Et, toujours, je laisse infuser, prenant note au fur et à mesure des idées qui jaillissent et structurant mon travail, car, « Ce que l’on conçoit bien s’énonce clairement » (Nicolas Boileau) ! Et puis on ne se départi pas comme ça de longues années de droit qui vous ont structuré jusqu’au bout des doigts!

Au bout de quelques jours de maturation, voici ce qui pourrait sortir de ce travail de préparation en amont  :

Jour 1

Idéalement, vous disposez d’un tableau noir et de craies. Idéalement toujours, vous avez tracé sur une partie de celui-ci un dessin illustrant la fable que vous allez utilisée et une phrase marquante de celle-ci ; par exemple :

« Annabelle comprit

Que plus elle donnait,

Plus elle recevait ».

Introduisez les mots que vous avez choisis : vous les écrivez au tableau, vous les épeler tous ensemble, puis demander à l’enfant d’en épeler certains tout seul.

L’enfant lit à voix haute des parties du fabliau, autant qu’il le peut, en alternance avec vous. Si vous êtes à l’écoute de votre enfant (ce dont je ne doute pas), vous observerez facilement ce qu’il est en mesure de lire en terme de quantité ; il y a un équilibre à trouver entre le faire se dépasser (l’idée est de toujours tirer par le haut, par exemple : en lisant encore une toute dernière phrase) et l’épuisement qui sera contre-productif. L’enfant est votre repère.fabliaux des animaux

A l’oral, vous lui faites faire la narration du fabliau ; si besoin, vous le guidez avec quelques questions.
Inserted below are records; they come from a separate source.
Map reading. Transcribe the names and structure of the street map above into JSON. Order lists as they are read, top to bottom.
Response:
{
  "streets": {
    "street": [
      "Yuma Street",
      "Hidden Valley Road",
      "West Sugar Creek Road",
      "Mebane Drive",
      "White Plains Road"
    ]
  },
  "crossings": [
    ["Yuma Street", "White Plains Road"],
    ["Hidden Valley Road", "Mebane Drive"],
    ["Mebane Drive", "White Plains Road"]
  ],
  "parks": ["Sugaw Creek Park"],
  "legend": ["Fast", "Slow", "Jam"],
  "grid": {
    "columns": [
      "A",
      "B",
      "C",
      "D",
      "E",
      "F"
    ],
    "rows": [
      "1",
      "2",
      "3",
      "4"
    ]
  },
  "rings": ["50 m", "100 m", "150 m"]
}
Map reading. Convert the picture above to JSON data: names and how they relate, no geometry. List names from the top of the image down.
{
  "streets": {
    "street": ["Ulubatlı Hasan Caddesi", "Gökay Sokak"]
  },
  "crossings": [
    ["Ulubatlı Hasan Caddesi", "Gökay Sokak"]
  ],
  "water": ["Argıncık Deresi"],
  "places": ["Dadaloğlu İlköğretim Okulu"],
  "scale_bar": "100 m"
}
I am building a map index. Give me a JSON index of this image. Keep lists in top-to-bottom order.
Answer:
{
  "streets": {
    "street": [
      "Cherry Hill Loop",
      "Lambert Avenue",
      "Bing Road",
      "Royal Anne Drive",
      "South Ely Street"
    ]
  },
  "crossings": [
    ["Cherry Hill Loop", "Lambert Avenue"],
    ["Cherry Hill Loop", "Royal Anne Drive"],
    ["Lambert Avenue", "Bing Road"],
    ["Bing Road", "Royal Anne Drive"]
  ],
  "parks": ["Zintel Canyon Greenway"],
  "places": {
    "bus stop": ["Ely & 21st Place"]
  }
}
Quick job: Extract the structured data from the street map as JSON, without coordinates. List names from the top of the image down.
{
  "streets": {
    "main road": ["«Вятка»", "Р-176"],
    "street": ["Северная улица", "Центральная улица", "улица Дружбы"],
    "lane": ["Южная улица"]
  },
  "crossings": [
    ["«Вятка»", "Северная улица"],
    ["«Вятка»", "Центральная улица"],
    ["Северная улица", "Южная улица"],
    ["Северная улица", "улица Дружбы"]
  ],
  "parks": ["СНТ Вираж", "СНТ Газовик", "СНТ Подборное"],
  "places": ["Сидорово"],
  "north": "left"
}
Faites des reformulations si nécessaire ; posez des questions de vocabulaire

L’enfant peut ensuite commencer à reproduire le dessin du tableau sur son cahier de leçon principale.

Cela constitue la base de la leçon. Maintenant, aucun enfant ne travaille à la même vitesse. Une de mes plus grandes difficultés au début a été de trouver comment accompagner deux enfants (du même âge puisque mes filles sont jumelles), mais avec un tempérament et des rythmes de travail radicalement différents. Pour certains enfants, le travail décrit ci-dessus constituera d’ores et déjà une leçon bien remplie et amplement suffisante. Pour d’autres, comme l’était une de mes filles, cela sera insuffisant et elle sera encore en demande.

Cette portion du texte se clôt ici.